> **What to work on**:
Copy the following lines exactly as they appear.

> **Stored data**:
=====

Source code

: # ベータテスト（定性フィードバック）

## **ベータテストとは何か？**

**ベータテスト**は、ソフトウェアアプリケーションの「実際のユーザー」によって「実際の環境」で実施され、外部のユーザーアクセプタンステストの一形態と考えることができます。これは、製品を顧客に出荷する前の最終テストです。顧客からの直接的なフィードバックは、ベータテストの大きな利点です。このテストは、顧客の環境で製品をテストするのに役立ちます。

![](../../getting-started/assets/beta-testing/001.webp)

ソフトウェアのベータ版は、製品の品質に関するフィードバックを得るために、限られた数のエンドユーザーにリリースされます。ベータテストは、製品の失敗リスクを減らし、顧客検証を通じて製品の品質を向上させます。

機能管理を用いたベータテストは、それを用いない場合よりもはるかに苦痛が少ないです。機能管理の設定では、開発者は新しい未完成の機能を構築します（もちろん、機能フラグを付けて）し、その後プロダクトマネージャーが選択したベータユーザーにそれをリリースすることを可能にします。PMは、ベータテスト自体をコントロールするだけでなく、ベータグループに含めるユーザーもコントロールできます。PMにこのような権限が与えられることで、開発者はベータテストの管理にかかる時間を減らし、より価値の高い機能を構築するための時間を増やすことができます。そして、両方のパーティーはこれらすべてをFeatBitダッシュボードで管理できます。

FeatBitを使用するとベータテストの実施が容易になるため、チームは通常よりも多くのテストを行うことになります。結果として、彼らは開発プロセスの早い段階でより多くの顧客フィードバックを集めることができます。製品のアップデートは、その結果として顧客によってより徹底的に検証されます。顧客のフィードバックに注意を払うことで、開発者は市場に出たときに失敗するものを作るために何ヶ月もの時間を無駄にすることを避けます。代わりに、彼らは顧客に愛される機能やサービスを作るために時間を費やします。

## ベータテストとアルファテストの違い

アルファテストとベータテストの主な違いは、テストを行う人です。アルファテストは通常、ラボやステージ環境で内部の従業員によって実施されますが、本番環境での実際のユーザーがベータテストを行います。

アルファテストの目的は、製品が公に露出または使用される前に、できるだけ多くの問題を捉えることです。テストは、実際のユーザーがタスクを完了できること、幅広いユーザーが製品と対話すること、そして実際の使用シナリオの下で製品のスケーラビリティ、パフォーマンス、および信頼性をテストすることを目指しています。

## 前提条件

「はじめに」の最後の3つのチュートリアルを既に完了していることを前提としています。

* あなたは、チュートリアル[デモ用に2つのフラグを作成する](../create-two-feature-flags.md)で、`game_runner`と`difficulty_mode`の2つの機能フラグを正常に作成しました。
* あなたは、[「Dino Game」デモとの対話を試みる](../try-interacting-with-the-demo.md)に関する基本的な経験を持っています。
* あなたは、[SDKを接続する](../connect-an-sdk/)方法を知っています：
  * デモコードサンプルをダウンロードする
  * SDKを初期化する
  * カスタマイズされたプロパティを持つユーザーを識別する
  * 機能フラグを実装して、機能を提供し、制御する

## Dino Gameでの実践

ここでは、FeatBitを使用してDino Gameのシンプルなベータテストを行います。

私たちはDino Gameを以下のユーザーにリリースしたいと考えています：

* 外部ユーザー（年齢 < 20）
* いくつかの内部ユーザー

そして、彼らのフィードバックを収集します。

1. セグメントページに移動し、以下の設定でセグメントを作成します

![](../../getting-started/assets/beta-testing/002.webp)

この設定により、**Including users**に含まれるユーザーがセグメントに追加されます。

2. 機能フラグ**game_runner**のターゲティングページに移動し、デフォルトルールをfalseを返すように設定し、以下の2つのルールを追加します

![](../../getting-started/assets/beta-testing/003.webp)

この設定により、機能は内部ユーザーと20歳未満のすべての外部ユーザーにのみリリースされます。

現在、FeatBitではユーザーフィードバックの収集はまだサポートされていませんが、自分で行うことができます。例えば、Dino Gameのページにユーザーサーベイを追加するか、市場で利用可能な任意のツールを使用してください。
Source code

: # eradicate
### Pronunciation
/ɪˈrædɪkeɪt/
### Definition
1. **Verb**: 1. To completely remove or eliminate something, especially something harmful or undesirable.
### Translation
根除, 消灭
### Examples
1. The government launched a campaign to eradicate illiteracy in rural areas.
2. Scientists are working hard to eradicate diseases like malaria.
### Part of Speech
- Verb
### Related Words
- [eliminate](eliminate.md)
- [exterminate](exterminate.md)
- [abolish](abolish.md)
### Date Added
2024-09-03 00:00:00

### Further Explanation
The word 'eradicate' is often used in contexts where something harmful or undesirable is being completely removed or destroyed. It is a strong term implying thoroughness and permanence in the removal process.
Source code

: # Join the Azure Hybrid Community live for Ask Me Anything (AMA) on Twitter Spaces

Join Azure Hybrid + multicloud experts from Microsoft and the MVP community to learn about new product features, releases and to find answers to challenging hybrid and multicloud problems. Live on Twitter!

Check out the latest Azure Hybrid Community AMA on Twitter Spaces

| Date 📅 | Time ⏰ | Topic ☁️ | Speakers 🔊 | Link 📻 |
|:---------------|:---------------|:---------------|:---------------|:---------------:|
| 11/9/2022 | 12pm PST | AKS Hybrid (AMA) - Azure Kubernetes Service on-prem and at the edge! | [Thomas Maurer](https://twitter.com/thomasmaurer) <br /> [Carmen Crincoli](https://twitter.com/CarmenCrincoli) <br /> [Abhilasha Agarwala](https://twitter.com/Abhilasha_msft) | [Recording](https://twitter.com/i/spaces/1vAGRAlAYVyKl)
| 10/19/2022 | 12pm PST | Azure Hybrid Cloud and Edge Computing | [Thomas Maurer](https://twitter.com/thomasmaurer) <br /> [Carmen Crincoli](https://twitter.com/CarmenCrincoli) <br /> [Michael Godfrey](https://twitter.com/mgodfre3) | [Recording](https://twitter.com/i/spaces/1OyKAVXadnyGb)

=====

> **Result of this exercise**:
Source code

: # ベータテスト（定性フィードバック）

## **ベータテストとは何か？**

**ベータテスト**は、ソフトウェアアプリケーションの「実際のユーザー」によって「実際の環境」で実施され、外部のユーザーアクセプタンステストの一形態と考えることができます。これは、製品を顧客に出荷する前の最終テストです。顧客からの直接的なフィードバックは、ベータテストの大きな利点です。このテストは、顧客の環境で製品をテストするのに役立ちます。

![](../../getting-started/assets/beta-testing/001.webp)

ソフトウェアのベータ版は、製品の品質に関するフィードバックを得るために、限られた数のエンドユーザーにリリースされます。ベータテストは、製品の失敗リスクを減らし、顧客検証を通じて製品の品質を向上させます。

機能管理を用いたベータテストは、それを用いない場合よりもはるかに苦痛が少ないです。機能管理の設定では、開発者は新しい未完成の機能を構築します（もちろん、機能フラグを付けて）し、その後プロダクトマネージャーが選択したベータユーザーにそれをリリースすることを可能にします。PMは、ベータテスト自体をコントロールするだけでなく、ベータグループに含めるユーザーもコントロールできます。PMにこのような権限が与えられることで、開発者はベータテストの管理にかかる時間を減らし、より価値の高い機能を構築するための時間を増やすことができます。そして、両方のパーティーはこれらすべてをFeatBitダッシュボードで管理できます。

FeatBitを使用するとベータテストの実施が容易になるため、チームは通常よりも多くのテストを行うことになります。結果として、彼らは開発プロセスの早い段階でより多くの顧客フィードバックを集めることができます。製品のアップデートは、その結果として顧客によってより徹底的に検証されます。顧客のフィードバックに注意を払うことで、開発者は市場に出たときに失敗するものを作るために何ヶ月もの時間を無駄にすることを避けます。代わりに、彼らは顧客に愛される機能やサービスを作るために時間を費やします。

## ベータテストとアルファテストの違い

アルファテストとベータテストの主な違いは、テストを行う人です。アルファテストは通常、ラボやステージ環境で内部の従業員によって実施されますが、本番環境での実際のユーザーがベータテストを行います。

アルファテストの目的は、製品が公に露出または使用される前に、できるだけ多くの問題を捉えることです。テストは、実際のユーザーがタスクを完了できること、幅広いユーザーが製品と対話すること、そして実際の使用シナリオの下で製品のスケーラビリティ、パフォーマンス、および信頼性をテストすることを目指しています。

## 前提条件

「はじめに」の最後の3つのチュートリアルを既に完了していることを前提としています。

* あなたは、チュートリアル[デモ用に2つのフラグを作成する](../create-two-feature-flags.md)で、`game_runner`と`difficulty_mode`の2つの機能フラグを正常に作成しました。
* あなたは、[「Dino Game」デモとの対話を試みる](../try-interacting-with-the-demo.md)に関する基本的な経験を持っています。
* あなたは、[SDKを接続する](../connect-an-sdk/)方法を知っています：
  * デモコードサンプルをダウンロードする
  * SDKを初期化する
  * カスタマイズされたプロパティを持つユーザーを識別する
  * 機能フラグを実装して、機能を提供し、制御する

## Dino Gameでの実践

ここでは、FeatBitを使用してDino Gameのシンプルなベータテストを行います。

私たちはDino Gameを以下のユーザーにリリースしたいと考えています：

* 外部ユーザー（年齢 < 20）
* いくつかの内部ユーザー

そして、彼らのフィードバックを収集します。

1. セグメントページに移動し、以下の設定でセグメントを作成します

![](../../getting-started/assets/beta-testing/002.webp)

この設定により、**Including users**に含まれるユーザーがセグメントに追加されます。

2. 機能フラグ**game_runner**のターゲティングページに移動し、デフォルトルールをfalseを返すように設定し、以下の2つのルールを追加します

![](../../getting-started/assets/beta-testing/003.webp)

この設定により、機能は内部ユーザーと20歳未満のすべての外部ユーザーにのみリリースされます。

現在、FeatBitではユーザーフィードバックの収集はまだサポートされていませんが、自分で行うことができます。例えば、Dino Gameのページにユーザーサーベイを追加するか、市場で利用可能な任意のツールを使用してください。
Source code

: # eradicate
### Pronunciation
/ɪˈrædɪkeɪt/
### Definition
1. **Verb**: 1. To completely remove or eliminate something, especially something harmful or undesirable.
### Translation
根除, 消灭
### Examples
1. The government launched a campaign to eradicate illiteracy in rural areas.
2. Scientists are working hard to eradicate diseases like malaria.
### Part of Speech
- Verb
### Related Words
- [eliminate](eliminate.md)
- [exterminate](exterminate.md)
- [abolish](abolish.md)
### Date Added
2024-09-03 00:00:00

### Further Explanation
The word 'eradicate' is often used in contexts where something harmful or undesirable is being completely removed or destroyed. It is a strong term implying thoroughness and permanence in the removal process.
Source code

: # Join the Azure Hybrid Community live for Ask Me Anything (AMA) on Twitter Spaces

Join Azure Hybrid + multicloud experts from Microsoft and the MVP community to learn about new product features, releases and to find answers to challenging hybrid and multicloud problems. Live on Twitter!

Check out the latest Azure Hybrid Community AMA on Twitter Spaces

| Date 📅 | Time ⏰ | Topic ☁️ | Speakers 🔊 | Link 📻 |
|:---------------|:---------------|:---------------|:---------------|:---------------:|
| 11/9/2022 | 12pm PST | AKS Hybrid (AMA) - Azure Kubernetes Service on-prem and at the edge! | [Thomas Maurer](https://twitter.com/thomasmaurer) <br /> [Carmen Crincoli](https://twitter.com/CarmenCrincoli) <br /> [Abhilasha Agarwala](https://twitter.com/Abhilasha_msft) | [Recording](https://twitter.com/i/spaces/1vAGRAlAYVyKl)
| 10/19/2022 | 12pm PST | Azure Hybrid Cloud and Edge Computing | [Thomas Maurer](https://twitter.com/thomasmaurer) <br /> [Carmen Crincoli](https://twitter.com/CarmenCrincoli) <br /> [Michael Godfrey](https://twitter.com/mgodfre3) | [Recording](https://twitter.com/i/spaces/1OyKAVXadnyGb)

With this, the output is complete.